#### [Source passage]
You might have seen our holiday greeting card, A Christmas Gory. We sent a special box to 265 friends and clients pointing to the Christmas Gory website. As of today, over 100,000 people have visited the site - and it's been covered by BoingBoing, EBaumsworld, iFilm, The SF Chronicle, About.com, America Online, and hundreds of other online media outlets. Admitedly, 100K is a smaller audience than even some of our own client's sites - and only a small-scale success when compared to legendary virals - but still absolutely amazing considering the original audience of 265. I mean, it's just a christmas card, right?
Here's five things that we believe made our production a successful viral promotion:
1. A timely message. Obviously, a holiday themed site is timely during the holidays. We launched our site in the first few days of December, to maximize the amount of time that the message would be deemed valid. In retrospect, (and if we were ready in time), we could have launched on the day after Thanksgiving. When a viral communication is snowballing, every day counts - and we only had 25 days in December. While this is obvious during the holiday season, the same can be said during any other part of the year. Make sure your message is topical in some way. Perhaps it could tie to a current trend, something hot in the media, a popular television show, or some other seasonal event. Think JibJab.

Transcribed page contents
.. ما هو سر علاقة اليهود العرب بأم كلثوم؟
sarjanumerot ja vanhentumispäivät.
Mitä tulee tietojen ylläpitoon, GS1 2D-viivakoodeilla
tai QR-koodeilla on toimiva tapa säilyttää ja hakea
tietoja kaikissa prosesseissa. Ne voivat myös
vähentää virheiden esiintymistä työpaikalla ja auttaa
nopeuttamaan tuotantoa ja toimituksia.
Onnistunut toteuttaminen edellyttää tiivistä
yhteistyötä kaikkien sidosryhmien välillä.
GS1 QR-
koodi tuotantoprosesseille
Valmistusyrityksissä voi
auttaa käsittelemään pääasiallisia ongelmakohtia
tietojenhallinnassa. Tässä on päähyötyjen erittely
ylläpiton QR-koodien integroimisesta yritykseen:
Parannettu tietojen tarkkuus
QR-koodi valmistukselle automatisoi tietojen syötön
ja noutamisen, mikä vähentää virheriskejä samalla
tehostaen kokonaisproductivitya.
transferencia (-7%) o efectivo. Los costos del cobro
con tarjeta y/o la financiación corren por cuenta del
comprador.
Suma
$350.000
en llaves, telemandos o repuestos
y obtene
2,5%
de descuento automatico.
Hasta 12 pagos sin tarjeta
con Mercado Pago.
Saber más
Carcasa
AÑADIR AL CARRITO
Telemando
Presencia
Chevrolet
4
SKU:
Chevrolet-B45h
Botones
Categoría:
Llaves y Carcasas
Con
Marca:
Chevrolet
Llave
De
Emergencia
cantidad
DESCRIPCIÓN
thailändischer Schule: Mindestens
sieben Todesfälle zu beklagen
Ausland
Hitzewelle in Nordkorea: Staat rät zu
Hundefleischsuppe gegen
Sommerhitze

#### [Task instructions]
• 1. Could you return, word for word, the part of the Christmas Gory post that begins with the words containing "Here's five things" and ends with "event. Think JibJab."?
• 2. How does the Christmas Gory post go on? Write the next part, picking up after its last sentence.

#### [Task-by-task results]
• 1.
Here's five things that we believe made our production a successful viral promotion:
1. A timely message. Obviously, a holiday themed site is timely during the holidays. We launched our site in the first few days of December, to maximize the amount of time that the message would be deemed valid. In retrospect, (and if we were ready in time), we could have launched on the day after Thanksgiving. When a viral communication is snowballing, every day counts - and we only had 25 days in December. While this is obvious during the holiday season, the same can be said during any other part of the year. Make sure your message is topical in some way. Perhaps it could tie to a current trend, something hot in the media, a popular television show, or some other seasonal event. Think JibJab.

• 2.
2. Cool factor counts. Your message can't speak to everyone. We chose a cult film, popular with geeks, marketing types and pop culture enthusiasts. Some people on our original mailing list no doubt said "what the F is this?" (In fact, a few people really did call us and ask.) If we tried to please everyone, we'd please no one. Our production struck a chord with a select audience - on a few levels. Geek sites covered it for it's value as a "mashup." Pop culture and humor sites covered it for its satirical value. And advertising industry sites covered it as a unique agency promotion. We were able to create something that felt cool to a variety of focused audiences, which resulted in a more diverse distribution.
3. Safe for work. Realize that the majority of your distribution will happen in the workplace. Many developers believe only the most over the top productions will go viral. But think about it. When was the last time you sent something with boobies in it to everyone else in your office? I can think of only a handful of succesful non-work safe viral examples (Paris Hilton, Tommy & Pamela, etc). But I can can give you a list a mile long of virals that are "work safe." This is also important to the timing of your release. Over a weekend, a funny site can be forgotten about, and lose steam. Release it on a Monday, and you've got an entire week to grow, before losing a couple of day's momentum.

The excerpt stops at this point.